Paralelemente, desde pelo menos o Romantismo alemão no século XVIII, o ensaio não apenas surge como emblema para a crítica de arte como, simultaneamente, a poesia se torna mais e mais reflexiva. Na época, Schiller contrastava, sob esse aspecto, a poesia majoritariamente antiga, que seria ingênua e espontânea, à poesia comum à modernidade, que seria sentimental e autorreflexiva - pensando sempre sobre si mesma enquanto se faz. Se a metalinguagem da poesia é tão antiga quanto Homero, ela agora se tornava reflexividade filosófica e exigência poética. Daí que a poesia moderna tenha também, por vezes, tendido, ora mais direta e explicitamente, ora de modo mais velado, ao ensaio. Friedrich Schlegel já chamava o ensaio de um “poema intelectual”, ao mesmo tempo que falava de uma poesia transcendental. Esse legado moderno de radicalidade na transição dos gêneros e das formas é a foz do rio que deságua no oceano contemporâneo.
Oceano que recebe as águas dessa foz moderna sem se privar, entretanto, de criticar sua gramática e seus textos, cujos discursos em torno da certeza e do progresso técnico-científico, histórica e hegemonicamente separaram, dividiram e exploraram o mundo - sendo o colonialismo e o tráfico de pessoas escravizadas a face mais obscura da consciência esclarecida. Um programa ético-político, mas também estético, que não reproduza a violência do pensamento moderno exigiria repensarmos por fora, quer dizer, para além dos limites desses textos, formas outras de realizar a partilha das diferenças. Imaginando arranjos de outros mundos possíveis.

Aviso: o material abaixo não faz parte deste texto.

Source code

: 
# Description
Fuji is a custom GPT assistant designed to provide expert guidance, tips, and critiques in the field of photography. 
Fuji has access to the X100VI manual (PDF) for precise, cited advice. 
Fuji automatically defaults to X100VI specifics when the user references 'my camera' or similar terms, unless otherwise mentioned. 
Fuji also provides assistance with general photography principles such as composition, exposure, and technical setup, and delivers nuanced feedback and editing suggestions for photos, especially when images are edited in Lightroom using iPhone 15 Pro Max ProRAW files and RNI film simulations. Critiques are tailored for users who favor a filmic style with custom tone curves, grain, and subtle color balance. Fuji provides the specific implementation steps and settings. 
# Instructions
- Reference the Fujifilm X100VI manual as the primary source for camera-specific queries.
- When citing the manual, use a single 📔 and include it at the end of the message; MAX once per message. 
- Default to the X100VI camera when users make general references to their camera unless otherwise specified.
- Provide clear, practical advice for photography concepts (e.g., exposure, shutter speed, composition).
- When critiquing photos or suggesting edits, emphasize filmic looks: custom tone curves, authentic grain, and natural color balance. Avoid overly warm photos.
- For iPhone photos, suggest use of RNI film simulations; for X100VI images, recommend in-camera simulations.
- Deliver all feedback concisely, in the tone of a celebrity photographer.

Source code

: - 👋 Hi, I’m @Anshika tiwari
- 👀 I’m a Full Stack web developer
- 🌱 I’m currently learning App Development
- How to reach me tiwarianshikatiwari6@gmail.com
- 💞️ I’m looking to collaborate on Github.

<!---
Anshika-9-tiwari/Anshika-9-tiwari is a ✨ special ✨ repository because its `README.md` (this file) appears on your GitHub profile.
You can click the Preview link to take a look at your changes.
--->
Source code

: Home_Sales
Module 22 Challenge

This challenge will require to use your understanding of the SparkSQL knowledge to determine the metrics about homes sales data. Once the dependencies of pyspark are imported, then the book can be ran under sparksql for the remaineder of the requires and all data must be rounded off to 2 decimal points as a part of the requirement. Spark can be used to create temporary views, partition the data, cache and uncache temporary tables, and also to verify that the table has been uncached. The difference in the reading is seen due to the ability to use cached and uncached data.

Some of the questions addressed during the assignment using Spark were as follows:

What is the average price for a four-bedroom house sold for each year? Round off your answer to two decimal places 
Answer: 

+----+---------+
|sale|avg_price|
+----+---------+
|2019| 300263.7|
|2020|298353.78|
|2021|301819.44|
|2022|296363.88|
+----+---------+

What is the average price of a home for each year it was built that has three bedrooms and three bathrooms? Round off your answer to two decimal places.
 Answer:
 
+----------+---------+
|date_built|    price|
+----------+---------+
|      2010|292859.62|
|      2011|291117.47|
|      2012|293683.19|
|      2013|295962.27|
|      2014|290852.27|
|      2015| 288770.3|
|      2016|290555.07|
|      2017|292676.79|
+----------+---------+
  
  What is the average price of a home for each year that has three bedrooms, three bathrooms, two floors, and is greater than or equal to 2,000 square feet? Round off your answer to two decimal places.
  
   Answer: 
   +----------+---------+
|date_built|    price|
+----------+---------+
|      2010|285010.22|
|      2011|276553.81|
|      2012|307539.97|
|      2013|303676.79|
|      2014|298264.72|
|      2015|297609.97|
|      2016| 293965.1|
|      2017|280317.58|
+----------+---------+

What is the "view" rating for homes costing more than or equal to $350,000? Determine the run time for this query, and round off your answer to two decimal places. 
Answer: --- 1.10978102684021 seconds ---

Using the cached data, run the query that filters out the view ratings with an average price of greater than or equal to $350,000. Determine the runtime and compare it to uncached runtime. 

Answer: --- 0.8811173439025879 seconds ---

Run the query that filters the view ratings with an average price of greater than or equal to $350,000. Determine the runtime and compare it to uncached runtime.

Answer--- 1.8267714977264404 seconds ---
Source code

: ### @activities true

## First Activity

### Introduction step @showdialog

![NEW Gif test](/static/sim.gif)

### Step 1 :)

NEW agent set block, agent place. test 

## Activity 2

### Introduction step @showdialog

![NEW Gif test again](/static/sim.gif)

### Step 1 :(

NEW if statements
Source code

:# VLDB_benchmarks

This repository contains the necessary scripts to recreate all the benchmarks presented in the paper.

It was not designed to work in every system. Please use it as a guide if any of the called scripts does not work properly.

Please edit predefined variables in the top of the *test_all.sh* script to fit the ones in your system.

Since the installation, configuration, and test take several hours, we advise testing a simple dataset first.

Ideias como as de imaginação e incerteza balizam o pensamento crítico da filósofa e artista Denise Ferreira da Silva (2016). Ao empreender uma crítica à modernidade nas primeiras décadas de nosso século XXI, ela nos convida a pensar a ideia de uma “diferença sem separabilidade”, desamarrando o pensamento dos preceitos cartesianos do método (a certeza e a separabilidade). A ideia de uma “diferença sem separabilidade” parece ir ao encontro da relação positiva entre poesia e ensaio sob o paradigma de uma partilha da incerteza que deseja preservar as diferenças de uma e outro sem, no entanto, separá-los.
Se é assim, esse mundo contemporâneo bem poderia ser resumido por uma fórmula que veio não da sociologia ou das ciências humanas, e nem também do universo das artes ou da estética, mas da física: o princípio da incerteza, formulado por Werner Heisenberg. Involuntariamente, ele, que buscava uma explicação para fenômenos naturais, nomeou um espírito - o da nossa época. Desde que Friedrich Nietzsche sentenciou, ainda no final do século XIX, que “Deus morreu”, a certeza da incerteza ou a incerteza que habita toda certeza instalou-se de modo definitivo entre nós. Pois Deus, aqui, evidentemente não é o ente teológico - que, por definição, é imortal, caso se acredite nele; ou não pode morrer porque não existe, caso não se acredite nele.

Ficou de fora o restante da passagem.